We arrived in Outreach without a moment to spare, and acquired the medicine to save Silas’ life. I imagine he will be rather grateful when he awakes, but he has not yet. We rented rooms in the Inn, which is where I am now… and as for why I am awake, well…
Kristian, apparently, has trouble sleeping alone. He feigned some sad excuse for knocking on my door in the middle of the night, but I could tell he was just unable to relax, by himself. I told him that we are safe here, and to go back to his room, and we would talk in the morning. He reached out and took my hand, mumbling something about his magical coin that knocked on my door or some such nonsense… and then there was … something. A vision, but not one that I alone saw… Kris saw it too. The silver shard, being offered up by a golden-bronze dwarf of the Karakatorum. I asked Kris after if he knew what it was, or if he had seen it before, but he had no answers for me. I don’t know what it means, yet… but I don’t care for a human being given a vision of one of the sacred Githyanki relics.

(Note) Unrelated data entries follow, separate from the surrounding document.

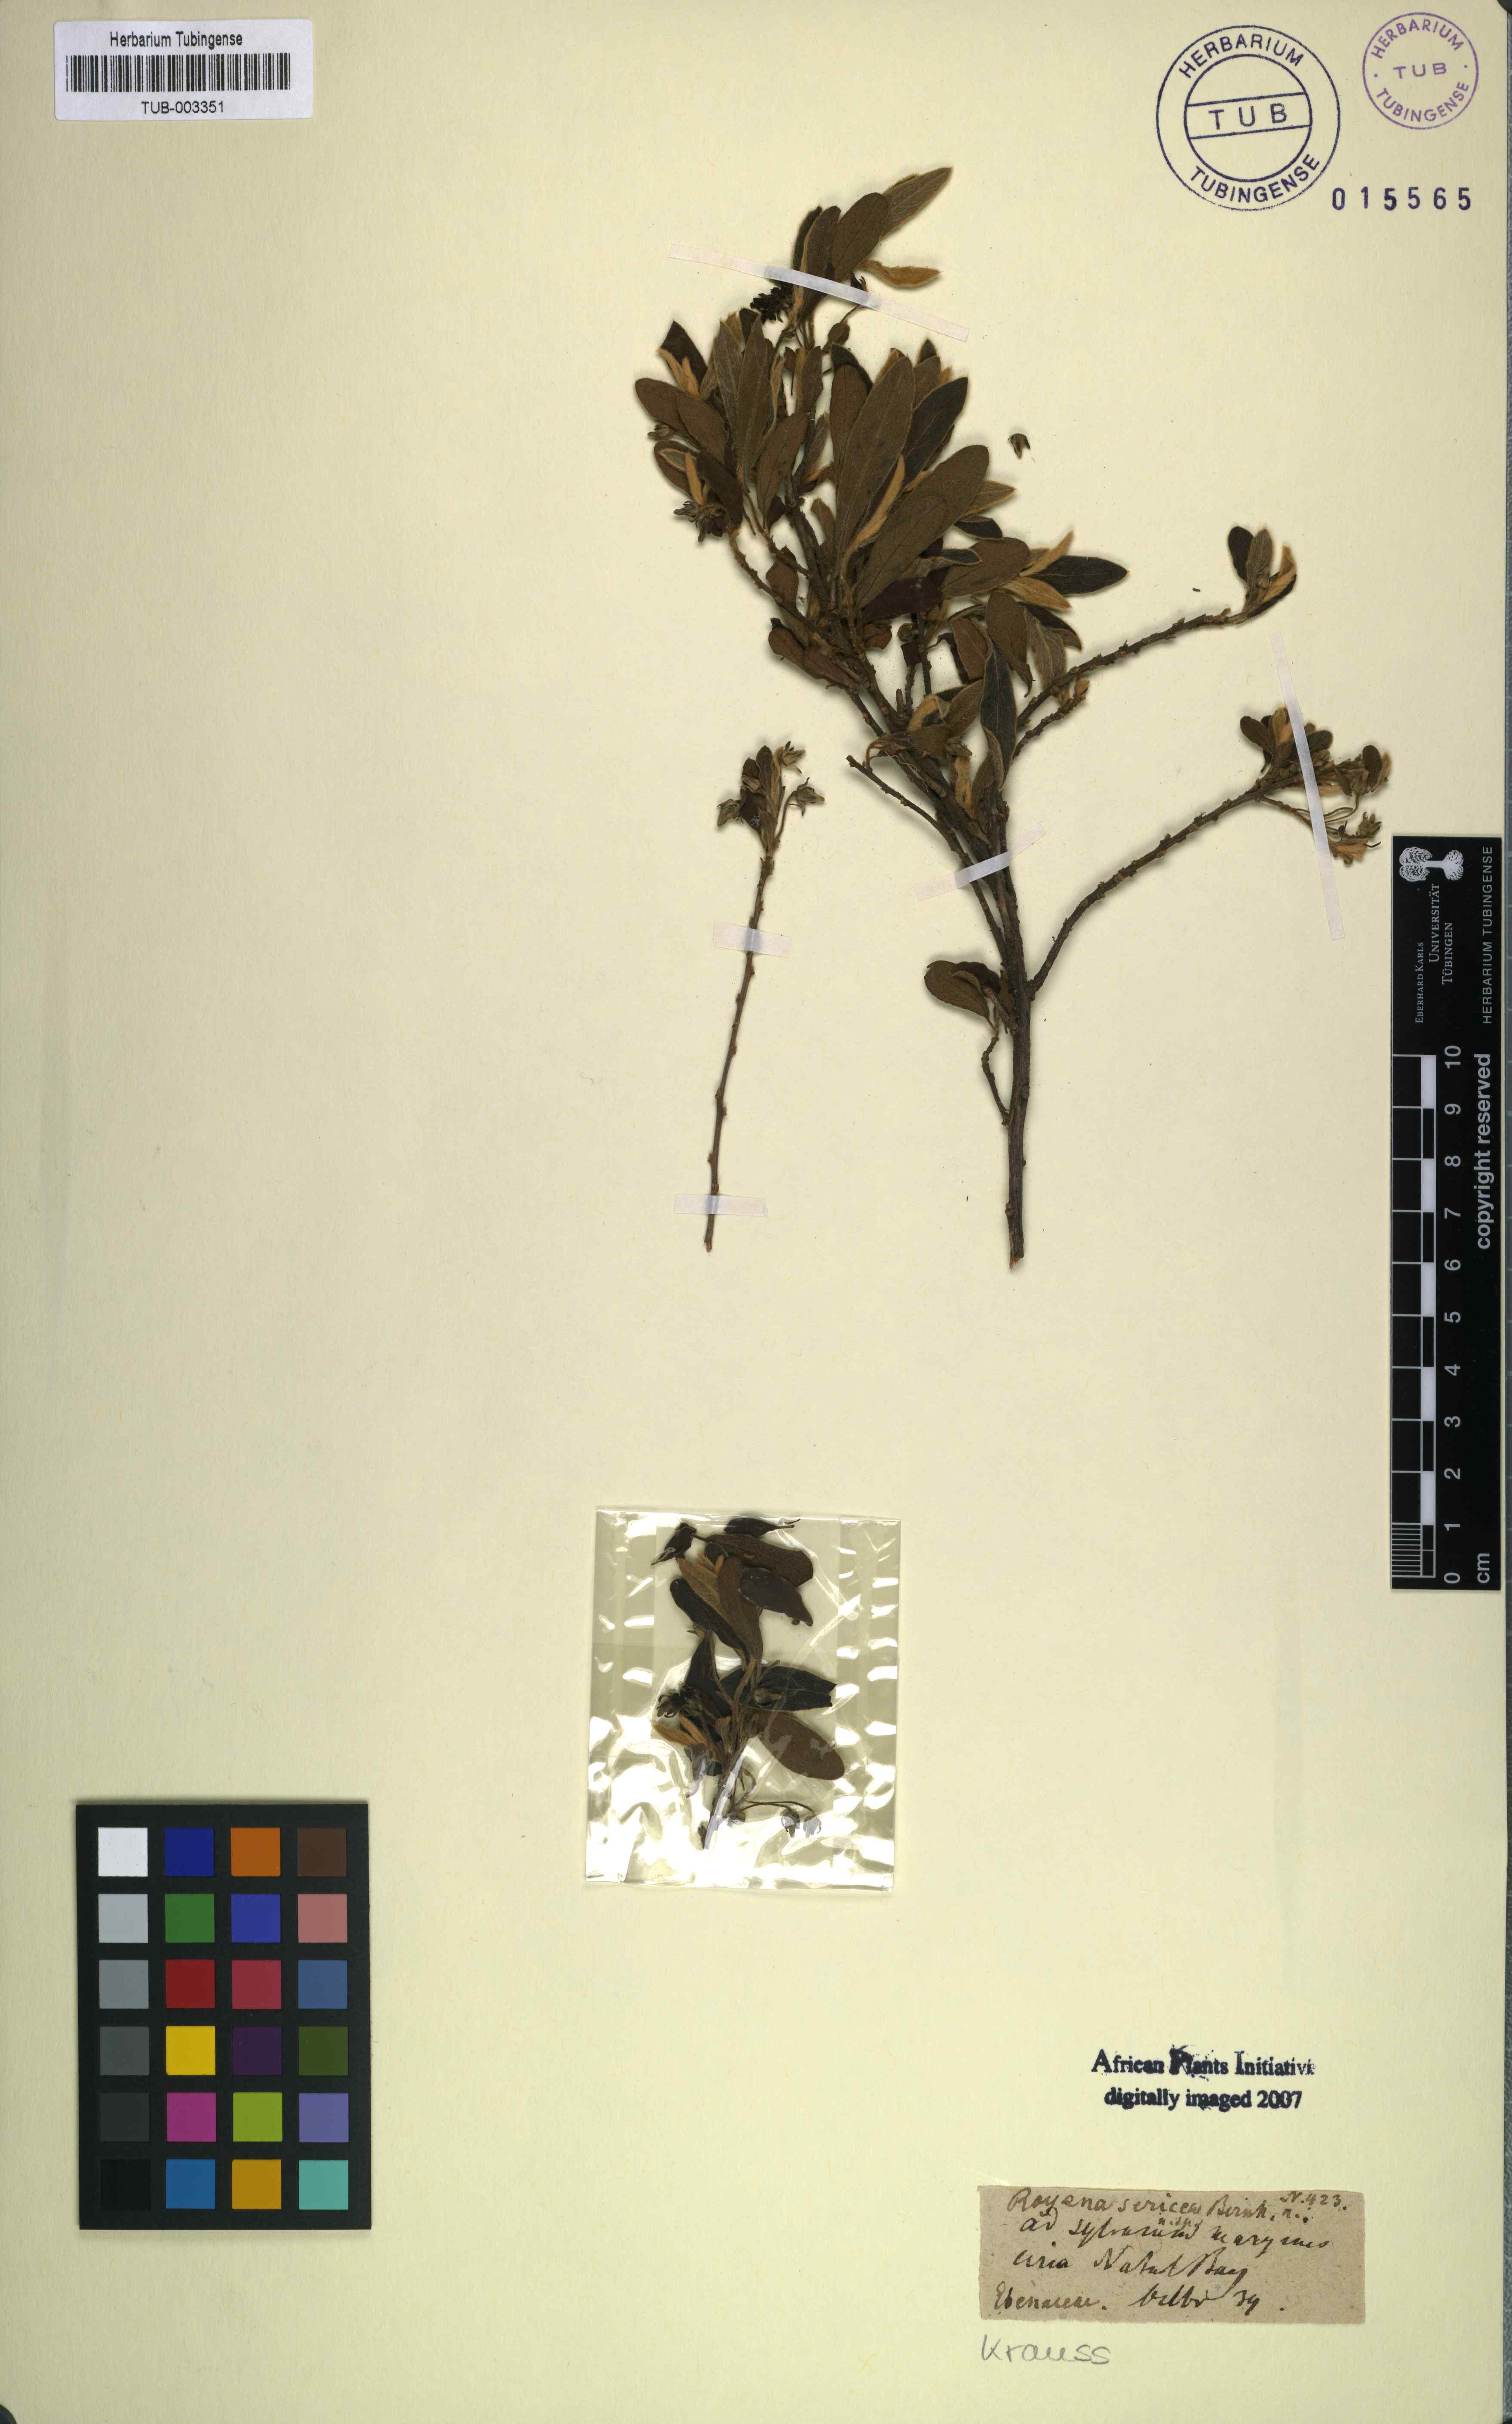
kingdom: Plantae
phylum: Tracheophyta
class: Magnoliopsida
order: Ericales
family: Ebenaceae
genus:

Regardless, it is still many hours from dawn, and I need to sleep. We are heading to the mines, to bring the dwarves to their destination. After their pitiful showing throughout the journey, I had dismissed the dwarves as cowards, but Siga and her band show some small courage in continuing their quest, in spite of the horrific losses they suffered. Their mine is only a short ways beyond where the man Kristian is hunting is said to be, so we may as well see them there.
What’s the worst that could happen, after all? We’ve already been attacked by a hydra and a devil on this trip. Supposedly there’s a dragon somewhere in those hills. I guess we’ll be seeing him sooner or later. As I write that, intending sarcasm, I have this sinking feeling that it will be proven true all too soon. Oh well. A good death may await us all, yet.